Testo fornito:
Biennale d'arte, le 10 opere da non perdere (secondo noi!)

VENEZIA. Un po’ horror, con un tocco di poesia, il cuore solidale e un forte senso del riciclo. L’arte esonda alla Biennale facendosi musicale, tessile, biologica e taumaturgica, al punto da confondere i piani in un’unica, grande installazione collettiva nella quale gli artisti sono, a turno, sciamani, musicisti, tessitori di amache, spazzatori di luce e collezionisti di sneaker e mutande.
Dal setaccio dei Giardini di Castello e dell’Arsenale, dieci appuntamenti da non perdere: a nostro "insindacabile" giudizio.
1) LO SPAZZATORE DI LUCE. Come fosse polvere, però è luce; come fosse un tappeto, però è un rettangolo bianco. “One thousand and one night”, in Arsenale, è l’opera del belga Edith Dekyndt che, insieme all’idea, ha anche trovato un virtuoso della ramazza disposto a spazzare per otto ore al giorno il pulviscolo dall’invisibile persiano.

Uso delle informazioni:
(1) Nel testo sulla Biennale, riscrivi il brano che comincia con "VENEZIA. Un po’" e si chiude con "sneaker e mutande.", scambiando "sciamani" con "stregoni".
(2) Secondo il testo sulla Biennale, per quante ore al giorno il virtuoso della ramazza spazza il pulviscolo?
(3) Elenca tutti i ruoli che, secondo il testo sulla Biennale, gli artisti assumono a turno.
I record non hanno alcun legame con il testo.

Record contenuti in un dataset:
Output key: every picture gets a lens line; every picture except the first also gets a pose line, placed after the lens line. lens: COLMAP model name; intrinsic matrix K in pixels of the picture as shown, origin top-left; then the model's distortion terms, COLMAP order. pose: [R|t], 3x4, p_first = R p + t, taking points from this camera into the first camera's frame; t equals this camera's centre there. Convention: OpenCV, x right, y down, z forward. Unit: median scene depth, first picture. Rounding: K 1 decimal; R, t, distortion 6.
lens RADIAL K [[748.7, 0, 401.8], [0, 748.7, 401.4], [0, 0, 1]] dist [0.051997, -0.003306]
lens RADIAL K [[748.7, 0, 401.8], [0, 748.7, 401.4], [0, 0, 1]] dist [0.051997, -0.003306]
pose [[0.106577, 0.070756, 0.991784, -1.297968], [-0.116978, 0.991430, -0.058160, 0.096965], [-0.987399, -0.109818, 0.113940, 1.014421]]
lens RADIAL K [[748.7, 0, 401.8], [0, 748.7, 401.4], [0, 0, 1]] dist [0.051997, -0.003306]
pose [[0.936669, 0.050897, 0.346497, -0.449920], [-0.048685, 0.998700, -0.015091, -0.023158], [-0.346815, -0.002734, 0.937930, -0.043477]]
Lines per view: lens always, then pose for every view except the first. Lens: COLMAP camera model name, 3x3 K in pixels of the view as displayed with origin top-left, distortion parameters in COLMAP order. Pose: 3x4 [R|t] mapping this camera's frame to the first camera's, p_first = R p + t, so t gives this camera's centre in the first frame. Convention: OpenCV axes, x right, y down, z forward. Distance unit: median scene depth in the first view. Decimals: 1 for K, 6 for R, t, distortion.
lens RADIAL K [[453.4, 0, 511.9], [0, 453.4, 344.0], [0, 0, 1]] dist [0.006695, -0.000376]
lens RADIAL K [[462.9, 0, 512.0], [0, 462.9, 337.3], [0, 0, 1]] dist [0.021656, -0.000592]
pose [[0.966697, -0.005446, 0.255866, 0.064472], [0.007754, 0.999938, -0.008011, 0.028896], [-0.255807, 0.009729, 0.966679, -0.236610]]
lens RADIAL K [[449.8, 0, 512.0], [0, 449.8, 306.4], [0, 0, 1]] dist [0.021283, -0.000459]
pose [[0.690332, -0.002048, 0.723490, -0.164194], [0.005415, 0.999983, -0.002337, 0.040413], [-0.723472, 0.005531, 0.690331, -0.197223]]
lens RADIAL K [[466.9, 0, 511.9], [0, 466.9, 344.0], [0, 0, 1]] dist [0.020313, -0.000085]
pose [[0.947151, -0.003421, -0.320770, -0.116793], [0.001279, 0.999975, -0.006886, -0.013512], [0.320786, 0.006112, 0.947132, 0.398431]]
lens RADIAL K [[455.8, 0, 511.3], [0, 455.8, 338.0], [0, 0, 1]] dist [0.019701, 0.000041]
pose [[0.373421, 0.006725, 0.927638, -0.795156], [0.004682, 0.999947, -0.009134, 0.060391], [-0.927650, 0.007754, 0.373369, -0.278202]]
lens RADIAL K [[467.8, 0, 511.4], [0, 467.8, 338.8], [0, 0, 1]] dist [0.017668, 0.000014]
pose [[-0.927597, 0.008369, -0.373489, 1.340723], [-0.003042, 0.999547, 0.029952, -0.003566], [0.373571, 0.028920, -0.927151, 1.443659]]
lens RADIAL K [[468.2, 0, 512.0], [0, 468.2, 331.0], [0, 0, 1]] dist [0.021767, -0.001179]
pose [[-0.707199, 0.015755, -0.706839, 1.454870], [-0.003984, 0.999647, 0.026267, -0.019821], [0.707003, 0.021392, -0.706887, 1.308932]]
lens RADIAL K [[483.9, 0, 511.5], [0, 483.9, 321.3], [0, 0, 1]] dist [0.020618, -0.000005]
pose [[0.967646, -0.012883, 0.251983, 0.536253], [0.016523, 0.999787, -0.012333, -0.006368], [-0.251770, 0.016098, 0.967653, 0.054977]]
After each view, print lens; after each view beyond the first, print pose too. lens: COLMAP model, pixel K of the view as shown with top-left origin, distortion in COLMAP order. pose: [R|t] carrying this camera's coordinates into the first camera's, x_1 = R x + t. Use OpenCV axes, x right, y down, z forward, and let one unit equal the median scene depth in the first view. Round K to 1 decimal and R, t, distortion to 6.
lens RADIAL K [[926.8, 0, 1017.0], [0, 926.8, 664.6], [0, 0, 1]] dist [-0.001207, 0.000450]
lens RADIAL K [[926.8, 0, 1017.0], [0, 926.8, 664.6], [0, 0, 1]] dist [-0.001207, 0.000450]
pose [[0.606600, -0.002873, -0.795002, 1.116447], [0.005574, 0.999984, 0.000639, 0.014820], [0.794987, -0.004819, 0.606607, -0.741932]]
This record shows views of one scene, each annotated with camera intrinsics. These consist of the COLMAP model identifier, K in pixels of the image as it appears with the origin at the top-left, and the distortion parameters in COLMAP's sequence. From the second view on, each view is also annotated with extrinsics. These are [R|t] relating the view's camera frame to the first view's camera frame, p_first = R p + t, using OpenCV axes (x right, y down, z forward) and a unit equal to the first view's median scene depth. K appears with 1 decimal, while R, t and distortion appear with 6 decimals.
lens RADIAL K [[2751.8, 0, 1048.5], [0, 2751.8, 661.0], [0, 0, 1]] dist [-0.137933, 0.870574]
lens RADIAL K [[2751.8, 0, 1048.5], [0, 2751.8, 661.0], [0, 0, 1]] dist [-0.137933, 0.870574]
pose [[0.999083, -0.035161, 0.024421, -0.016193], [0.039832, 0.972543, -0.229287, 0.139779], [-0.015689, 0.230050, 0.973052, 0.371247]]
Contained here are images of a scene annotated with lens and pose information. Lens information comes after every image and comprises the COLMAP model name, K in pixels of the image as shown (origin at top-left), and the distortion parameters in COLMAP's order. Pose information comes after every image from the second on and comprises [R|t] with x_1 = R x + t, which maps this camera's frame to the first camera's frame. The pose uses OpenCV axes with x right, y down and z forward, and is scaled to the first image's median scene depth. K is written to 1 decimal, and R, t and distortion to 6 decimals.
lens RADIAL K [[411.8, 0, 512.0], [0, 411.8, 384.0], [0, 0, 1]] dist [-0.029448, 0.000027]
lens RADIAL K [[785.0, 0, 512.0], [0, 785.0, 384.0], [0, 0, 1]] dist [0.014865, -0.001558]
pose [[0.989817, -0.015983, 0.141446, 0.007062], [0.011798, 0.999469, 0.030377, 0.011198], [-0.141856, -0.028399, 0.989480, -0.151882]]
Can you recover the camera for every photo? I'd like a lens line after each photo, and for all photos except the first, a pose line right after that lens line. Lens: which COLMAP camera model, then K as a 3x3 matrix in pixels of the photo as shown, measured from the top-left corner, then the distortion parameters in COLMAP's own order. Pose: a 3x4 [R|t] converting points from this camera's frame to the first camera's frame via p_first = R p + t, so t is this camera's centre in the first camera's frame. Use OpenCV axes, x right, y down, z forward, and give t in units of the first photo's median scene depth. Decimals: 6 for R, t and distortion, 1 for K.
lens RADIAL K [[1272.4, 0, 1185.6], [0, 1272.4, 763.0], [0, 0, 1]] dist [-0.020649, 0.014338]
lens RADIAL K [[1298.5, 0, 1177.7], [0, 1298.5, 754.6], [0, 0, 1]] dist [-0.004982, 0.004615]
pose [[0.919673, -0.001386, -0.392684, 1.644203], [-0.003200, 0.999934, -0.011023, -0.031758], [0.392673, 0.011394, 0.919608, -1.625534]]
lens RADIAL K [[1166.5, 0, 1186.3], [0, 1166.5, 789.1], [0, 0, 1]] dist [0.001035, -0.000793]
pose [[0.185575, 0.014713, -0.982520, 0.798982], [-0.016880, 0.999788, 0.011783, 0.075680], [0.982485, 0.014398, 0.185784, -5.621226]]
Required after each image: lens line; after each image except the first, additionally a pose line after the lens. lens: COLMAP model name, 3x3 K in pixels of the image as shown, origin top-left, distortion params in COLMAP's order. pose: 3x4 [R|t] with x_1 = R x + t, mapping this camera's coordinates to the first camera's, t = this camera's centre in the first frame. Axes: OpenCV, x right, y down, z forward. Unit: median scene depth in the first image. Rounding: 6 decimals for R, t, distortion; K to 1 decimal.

Soluzioni degli esercizi:
(1)
VENEZIA. Un po’ horror, con un tocco di poesia, il cuore solidale e un forte senso del riciclo. L’arte esonda alla Biennale facendosi musicale, tessile, biologica e taumaturgica, al punto da confondere i piani in un’unica, grande installazione collettiva nella quale gli artisti sono, a turno, stregoni, musicisti, tessitori di amache, spazzatori di luce e collezionisti di sneaker e mutande.

(2) Per otto ore al giorno.

(3) Sciamani, musicisti, tessitori di amache, spazzatori di luce, collezionisti di sneaker e mutande.